* **Problem**: Transcribe the data that follows without changing a word, and omit the pictures.

* **Data excerpts**:
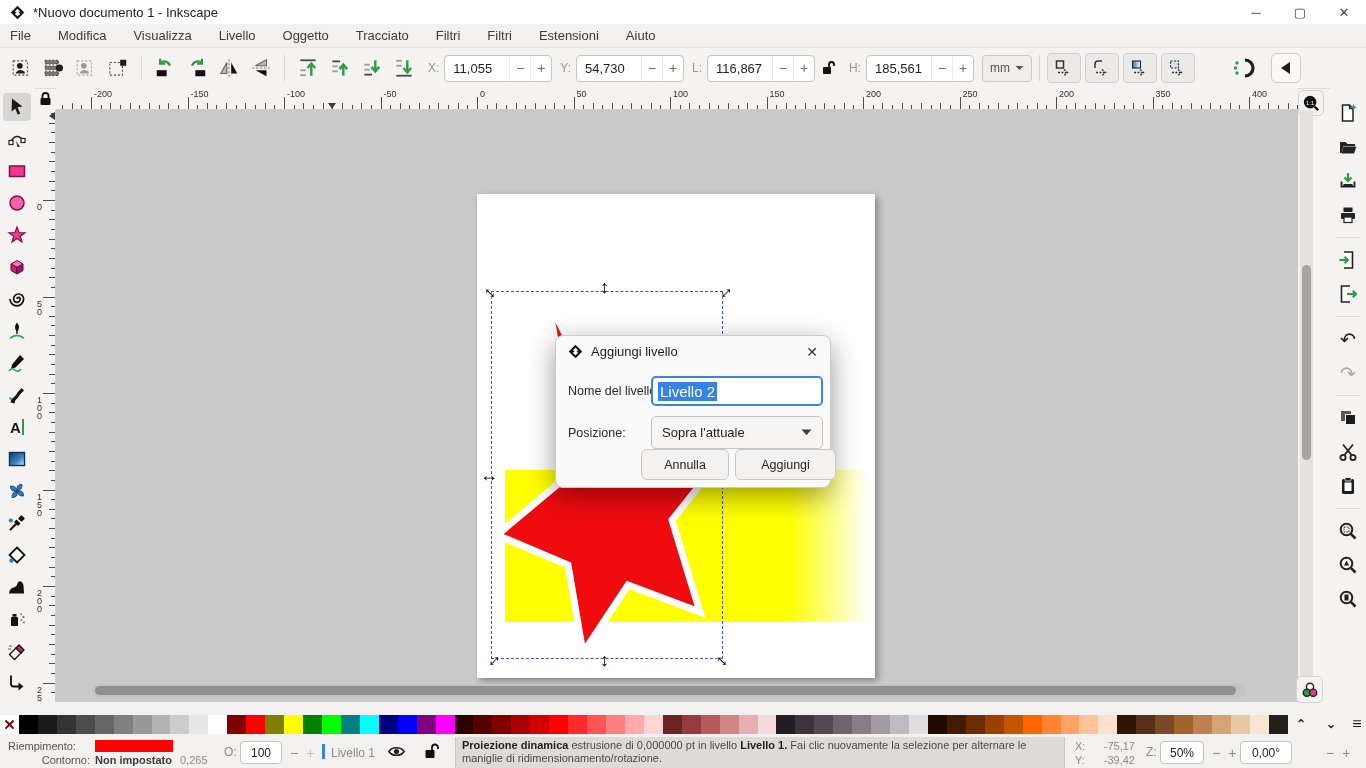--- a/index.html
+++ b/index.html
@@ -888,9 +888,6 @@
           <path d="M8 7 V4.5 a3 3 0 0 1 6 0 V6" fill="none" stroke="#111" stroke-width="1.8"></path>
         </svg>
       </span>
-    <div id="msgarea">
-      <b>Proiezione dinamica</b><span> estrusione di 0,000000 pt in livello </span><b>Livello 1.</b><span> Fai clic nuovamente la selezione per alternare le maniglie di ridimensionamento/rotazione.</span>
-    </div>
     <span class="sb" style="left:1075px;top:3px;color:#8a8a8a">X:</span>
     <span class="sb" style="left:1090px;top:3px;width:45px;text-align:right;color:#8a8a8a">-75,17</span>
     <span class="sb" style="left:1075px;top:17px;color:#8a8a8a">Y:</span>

* **Result of the task**:
--- a/index.html
+++ b/index.html
@@ -888,9 +888,6 @@
           <path d="M8 7 V4.5 a3 3 0 0 1 6 0 V6" fill="none" stroke="#111" stroke-width="1.8"></path>
         </svg>
       </span>
-    <div id="msgarea">
-      <b>Proiezione dinamica</b><span> estrusione di 0,000000 pt in livello </span><b>Livello 1.</b><span> Fai clic nuovamente la selezione per alternare le maniglie di ridimensionamento/rotazione.</span>
-    </div>
     <span class="sb" style="left:1075px;top:3px;color:#8a8a8a">X:</span>
     <span class="sb" style="left:1090px;top:3px;width:45px;text-align:right;color:#8a8a8a">-75,17</span>
     <span class="sb" style="left:1075px;top:17px;color:#8a8a8a">Y:</span>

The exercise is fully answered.